Strom wird knapp in Indien
Energiekrise trifft die wirtschaftlich stärksten Regionen des Landes
Von Thomas Berger *
Stromknappheit führt in drei südindischen Unionsstaaten zu extremen
Maßnahmen und könnte längerfristig das hohe Wirtschaftswachstum
gefährden. Die Regionalregierungen haben nun zeitweise
Komplettabschaltungen angeordnet.
Indien rühmt sich, in verschiedenen Bereichen mittlerweile Anschluss an
die sogenannte »Erste Welt« gefunden zu haben. Die Energieversorgung in
dem Schwellenland gehört, vor allem hinsichtlich der Verlässlichkeit,
allerdings nicht dazu. Das zeigen auch die jüngsten Meldungen aus dem
mittleren Süden, die von einer akuten Notlage berichten.

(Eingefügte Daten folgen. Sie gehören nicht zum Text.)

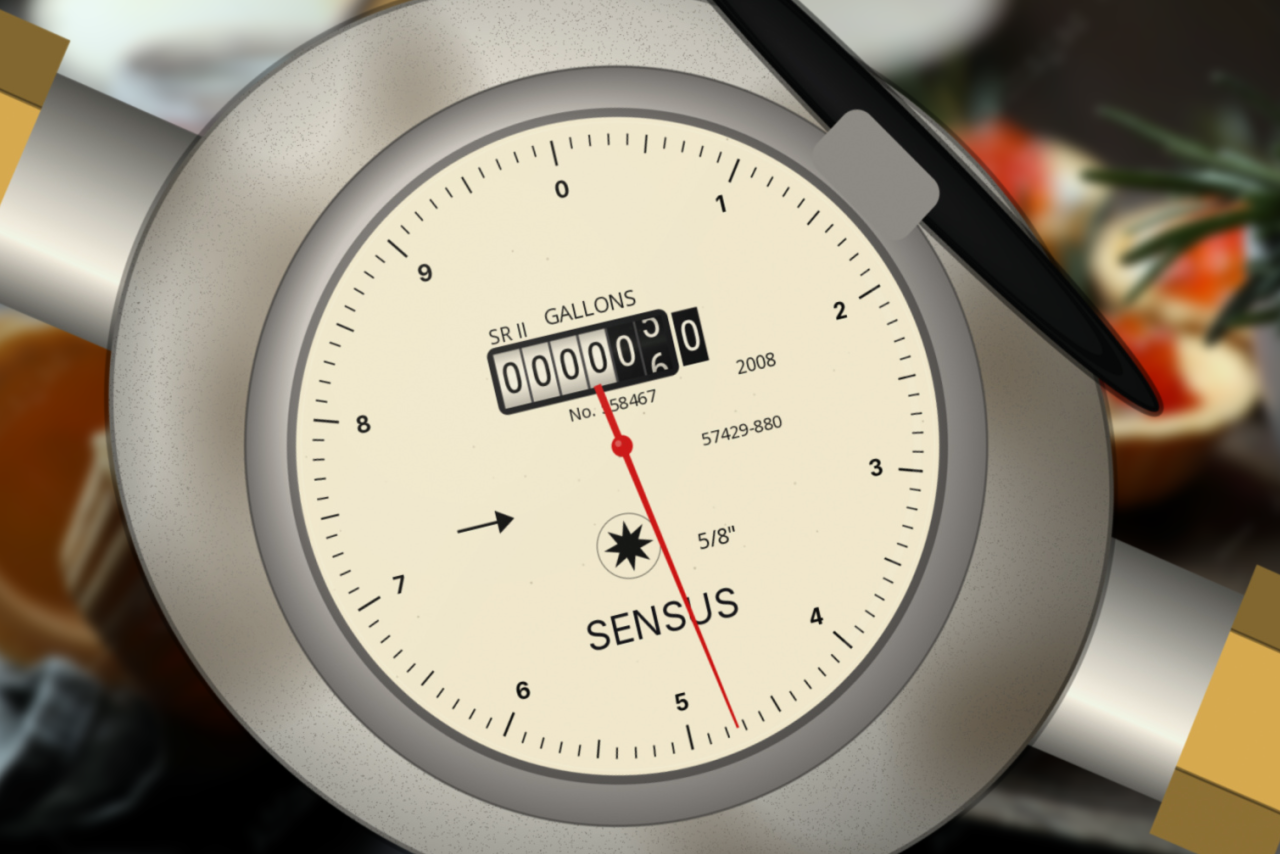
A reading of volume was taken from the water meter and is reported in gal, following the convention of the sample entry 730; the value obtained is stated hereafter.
54.7
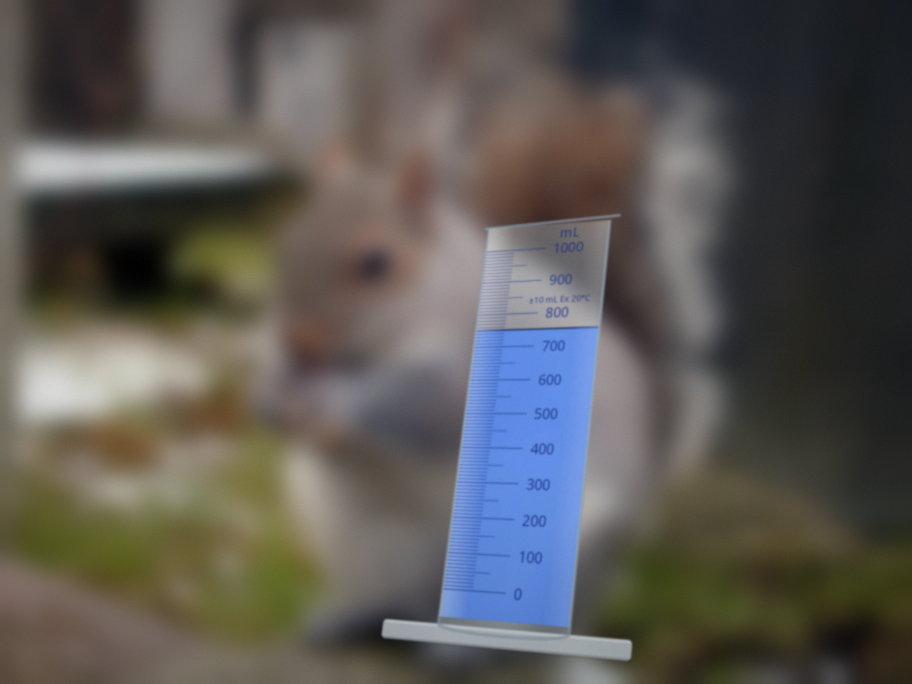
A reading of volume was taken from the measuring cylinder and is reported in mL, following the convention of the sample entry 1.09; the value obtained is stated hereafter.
750
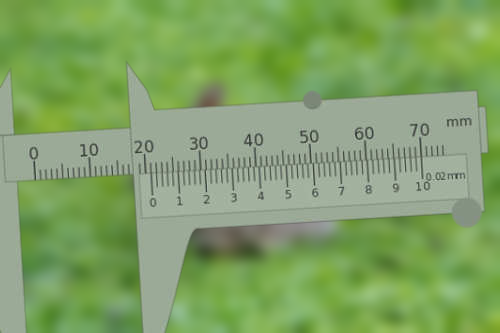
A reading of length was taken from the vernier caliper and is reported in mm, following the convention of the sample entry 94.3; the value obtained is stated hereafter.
21.0
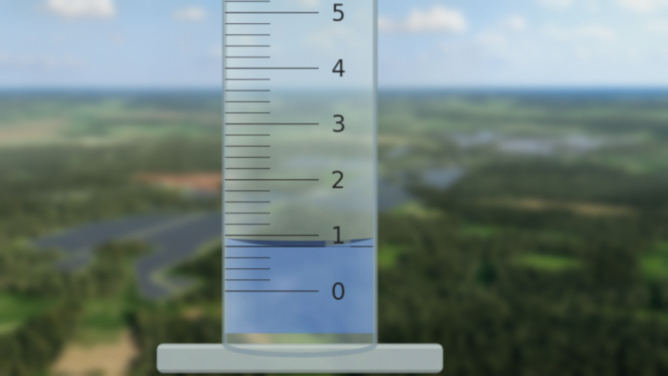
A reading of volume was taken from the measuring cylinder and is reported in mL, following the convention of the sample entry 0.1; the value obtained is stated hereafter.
0.8
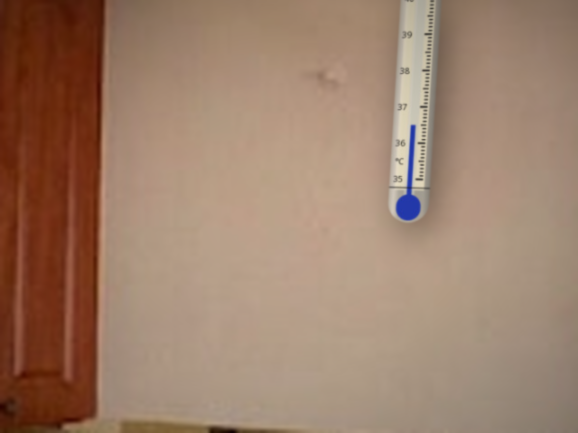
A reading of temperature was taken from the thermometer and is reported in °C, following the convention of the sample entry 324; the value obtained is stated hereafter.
36.5
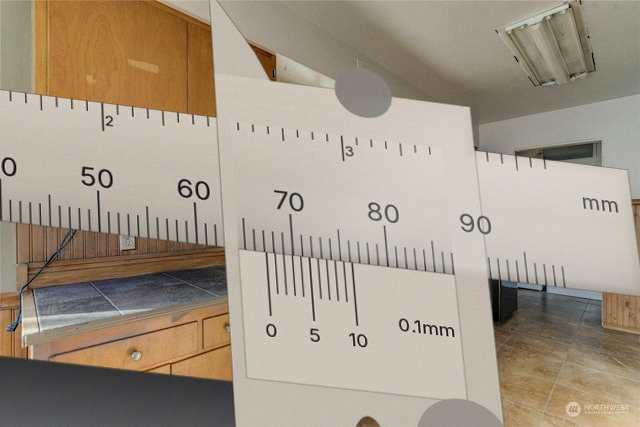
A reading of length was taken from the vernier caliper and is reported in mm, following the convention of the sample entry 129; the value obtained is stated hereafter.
67.2
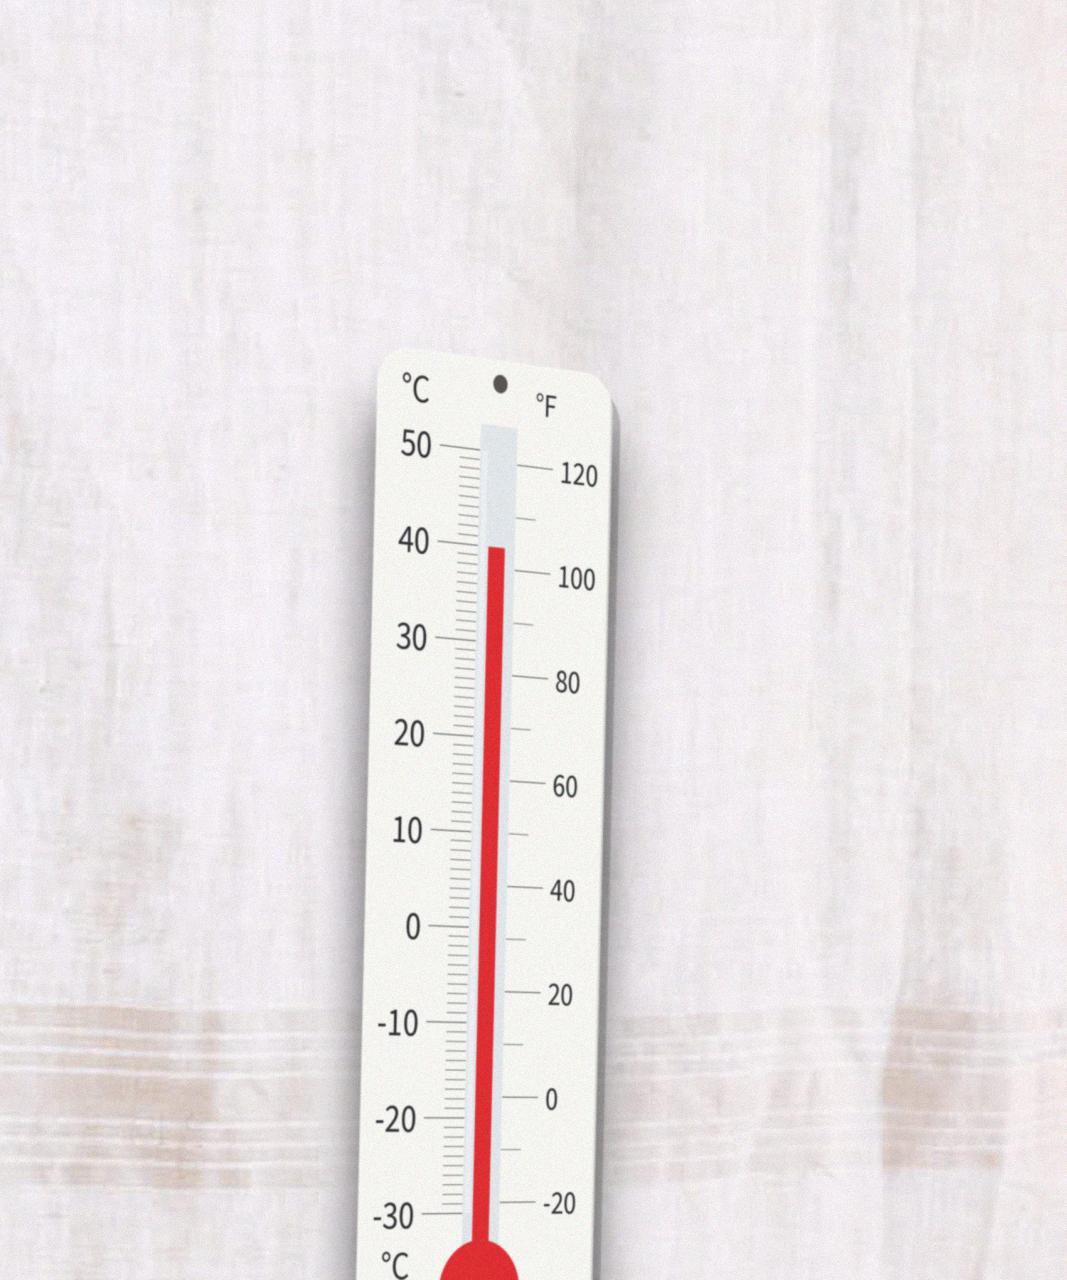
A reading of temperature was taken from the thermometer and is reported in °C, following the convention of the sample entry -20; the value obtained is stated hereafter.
40
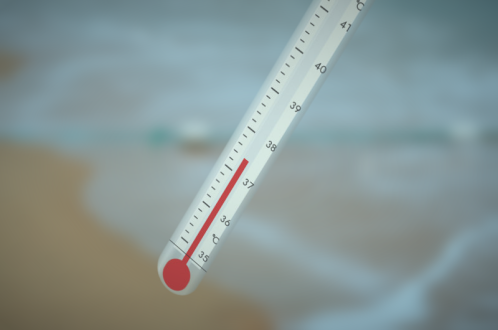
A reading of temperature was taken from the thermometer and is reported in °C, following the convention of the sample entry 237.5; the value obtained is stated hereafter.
37.4
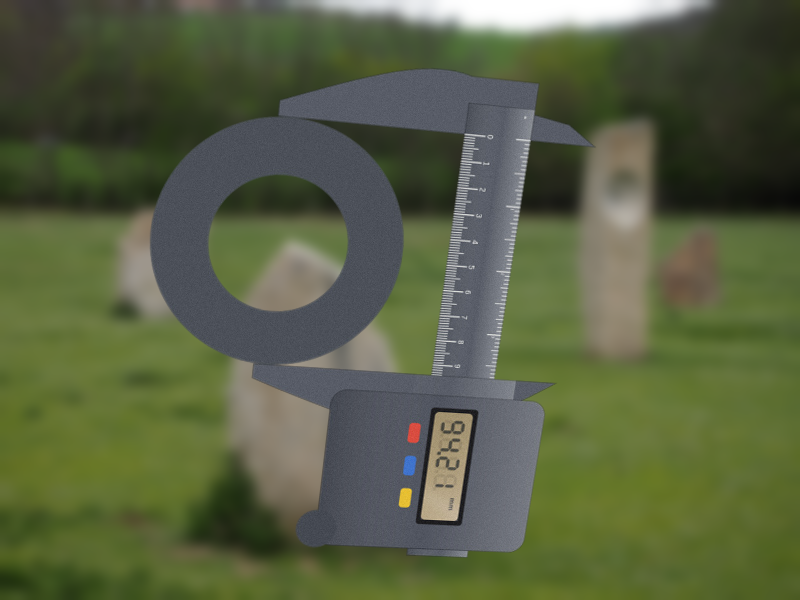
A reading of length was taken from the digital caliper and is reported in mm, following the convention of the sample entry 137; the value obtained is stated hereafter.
94.21
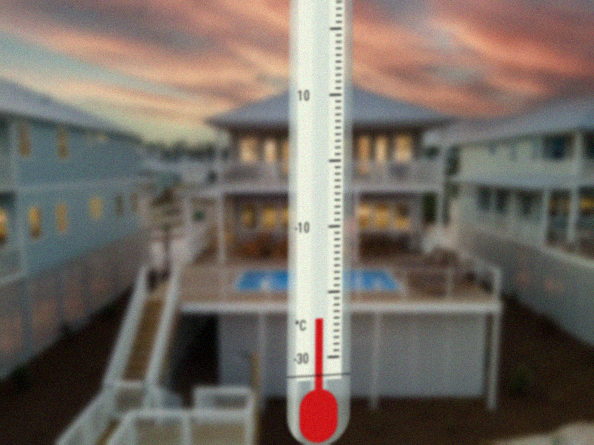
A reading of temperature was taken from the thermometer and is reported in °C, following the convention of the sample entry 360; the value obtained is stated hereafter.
-24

Verschärft
durch äußere Umstände wie eine Hitzewelle mit anhaltender Trockenheit,
kommt die Stromproduktion in mehreren Teilstaaten nicht mehr hinterher.
Um einen völligen Zusammenbruch zu verhindern, sind seitens der
Regionalregierungen jetzt zeitweise Komplettabschaltungen angeordnet
worden, um bis zu 20 Prozent des Verbrauchs einzusparen.
Betroffen sind Maharashtra mit der 20-Millionen-Metropole Mumbai
(Bombay) an der Westküste, der größten Stadt des Subkontinents, ebenso
wie das IT-Zentrum Bangalore im südlichen Nachbarstaat Karnataka. Und
auch in Andhra Pradesh laufen bereits die bislang ungewöhnlichen
Notmaßnahmen an. Die Krise ist allerdings größtenteils hausgemacht. Die
bisweilen überalterten und störanfälligen Anlagen der Versorger sind
nicht in der Lage, mit der rapide steigenden Nachfrage seitens privater
Verbraucher und vor allem der Großabnehmer aus der Wirtschaft Schritt zu
halten. Kraftwerke sind teilweise wegen Reparaturen außer Betrieb oder
fahren nur mit reduzierter Leistung. In Maharashtra sprechen die Zahlen
eine deutliche Sprache. Lag noch im Vergleichsmonat des Vorjahres die
Stromnachfrage bei 10 666 Megawatt, konnten die Erzeuger im Durchschnitt
12 800 Megawatt Leistung bereitstellen. Anders im Juli 2008: Während der
Bedarf inzwischen auf 14 000 Megawatt gestiegen ist, können gerade
einmal 9000 Megawatt geliefert werden.
Die Ausfälle und Zwangsabschaltungen führen nun Politikern ebenso wie
den Managern vor Augen, wo zuweilen Grenzen ungehinderten Wachstums
liegen. AB Pandey, der Geschäftsführer des Stromversorgers Mahavitaran,
kündigte generell eine Stunde längere Abschaltungen als üblich an.
Mehrere Industrieparks würden sogar bis zu 40 Stunden am Stück ohne
Strom dastehen. Sollten Shoppingcenter und IT-Firmen ihre auferlegten
Einsparziele von zehn bis 20 Prozent nicht erreichen, drohen auch ihnen
Zwangsabschaltungen. Staatsfirmen und öffentliche Einrichtungen wurden
ebenfalls aufgefordert, den Verbrauch um zehn Prozent zu drosseln, um
die Krise zu meistern.
In Bangalore, wo sich die Einwohner zuletzt an weitgehende
Versorgungssicherheit gewöhnt hatten, droht ein Ausfall von bis zu einem
Fünftel. Welchen Einfluss die Unsicherheiten auf das Wirtschaftswachstum
2008 letztlich haben werden, lässt sich noch nicht beziffern. Da Indien
aber wie viele Nationen ringsum auch stark unter den erheblich
gestiegenen Nahrungs- und Treibstoffpreisen zu leiden hat, dürfte
diesmal bestenfalls eine Sieben vor dem Komma stehen, sofern der
Einbruch nicht noch deutlich stärker ausfällt.